[TASK] Can you give every line of this listing as a JSON list of strings, one string per line, with blank lines skipped and the pictures left out?

[RECORDS FOR THIS EXERCISE]
··········

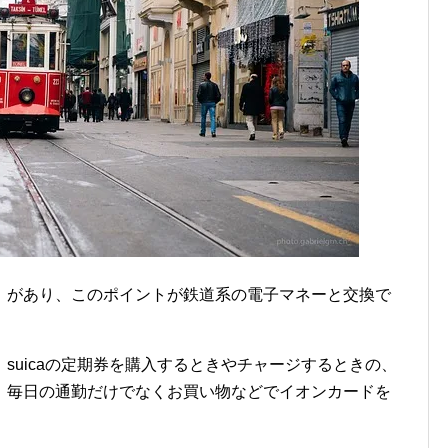
」があり、このポイントが鉄道系の電子マネーと交換で
suicaの定期券を購入するときやチャージするときの、
、毎日の通勤だけでなくお買い物などでイオンカードを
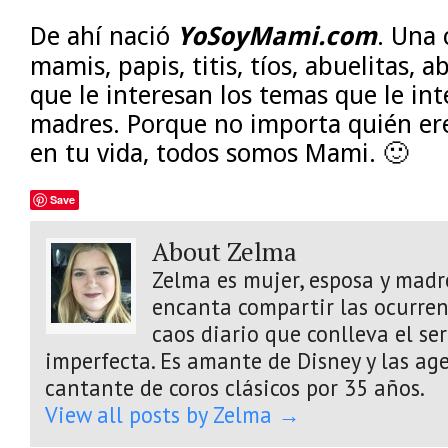
De ahí nació
YoSoyMami.com
. Una
mamis, papis, titis, tíos, abuelitas, a
que le interesan los temas que le int
madres. Porque no importa quién eres
en tu vida, todos somos Mami. 🙂
Save
About Zelma
Zelma es mujer, esposa y madre
encanta compartir las ocurrenc
caos diario que conlleva el s
imperfecta. Es amante de Disney y las age
cantante de coros clásicos por 35 años.
View all posts by Zelma
→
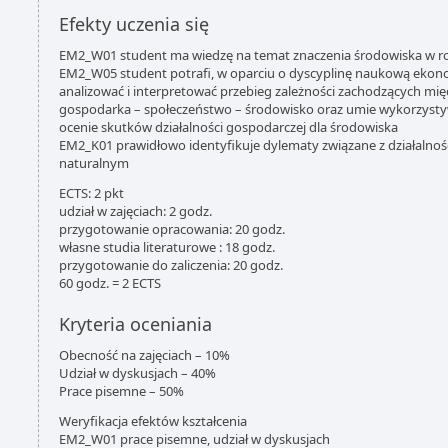
Efekty uczenia się
EM2_W01 student ma wiedzę na temat znaczenia środowiska w 
EM2_W05 student potrafi, w oparciu o dyscyplinę naukową eko
analizować i interpretować przebieg zależności zachodzących mi
gospodarka – społeczeństwo – środowisko oraz umie wykorzyst
ocenie skutków działalności gospodarczej dla środowiska
EM2_K01 prawidłowo identyfikuje dylematy związane z działalno
naturalnym
ECTS: 2 pkt
udział w zajęciach: 2 godz.
przygotowanie opracowania: 20 godz.
własne studia literaturowe : 18 godz.
przygotowanie do zaliczenia: 20 godz.
60 godz. = 2 ECTS
Kryteria oceniania
Obecność na zajęciach – 10%
Udział w dyskusjach – 40%
Prace pisemne – 50%
Weryfikacja efektów kształcenia
EM2_W01 prace pisemne, udział w dyskusjach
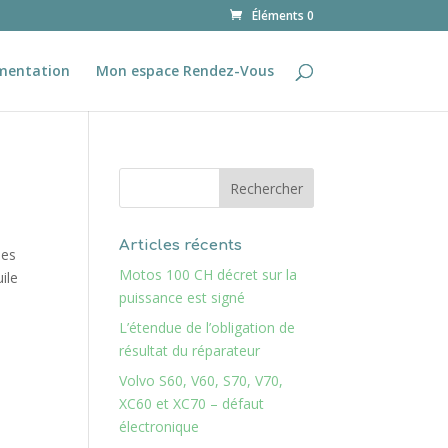
Éléments 0
mentation
Mon espace Rendez-Vous
Articles récents
ées
Motos 100 CH décret sur la
ile
puissance est signé
L’étendue de l’obligation de
résultat du réparateur
Volvo S60, V60, S70, V70,
XC60 et XC70 – défaut
électronique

··········

[RESPONSE]
[
  "」があり、このポイントが鉄道系の電子マネーと交換で",
  "suicaの定期券を購入するときやチャージするときの、",
  "、毎日の通勤だけでなくお買い物などでイオンカードを",
  "De ahí nació",
  "YoSoyMami.com",
  ". Una",
  "mamis, papis, titis, tíos, abuelitas, a",
  "que le interesan los temas que le int",
  "madres. Porque no importa quién eres",
  "en tu vida, todos somos Mami. 🙂",
  "Save",
  "About Zelma",
  "Zelma es mujer, esposa y madre",
  "encanta compartir las ocurrenc",
  "caos diario que conlleva el s",
  "imperfecta. Es amante de Disney y las age",
  "cantante de coros clásicos por 35 años.",
  "View all posts by Zelma",
  "→",
  "Efekty uczenia się",
  "EM2_W01 student ma wiedzę na temat znaczenia środowiska w ",
  "EM2_W05 student potrafi, w oparciu o dyscyplinę naukową eko",
  "analizować i interpretować przebieg zależności zachodzących mi",
  "gospodarka – społeczeństwo – środowisko oraz umie wykorzyst",
  "ocenie skutków działalności gospodarczej dla środowiska",
  "EM2_K01 prawidłowo identyfikuje dylematy związane z działalno",
  "naturalnym",
  "ECTS: 2 pkt",
  "udział w zajęciach: 2 godz.",
  "przygotowanie opracowania: 20 godz.",
  "własne studia literaturowe : 18 godz.",
  "przygotowanie do zaliczenia: 20 godz.",
  "60 godz. = 2 ECTS",
  "Kryteria oceniania",
  "Obecność na zajęciach – 10%",
  "Udział w dyskusjach – 40%",
  "Prace pisemne – 50%",
  "Weryfikacja efektów kształcenia",
  "EM2_W01 prace pisemne, udział w dyskusjach",
  "Éléments 0",
  "mentation",
  "Mon espace Rendez-Vous",
  "Articles récents",
  "ées",
  "Motos 100 CH décret sur la",
  "ile",
  "puissance est signé",
  "L’étendue de l’obligation de",
  "résultat du réparateur",
  "Volvo S60, V60, S70, V70,",
  "XC60 et XC70 – défaut",
  "électronique"
]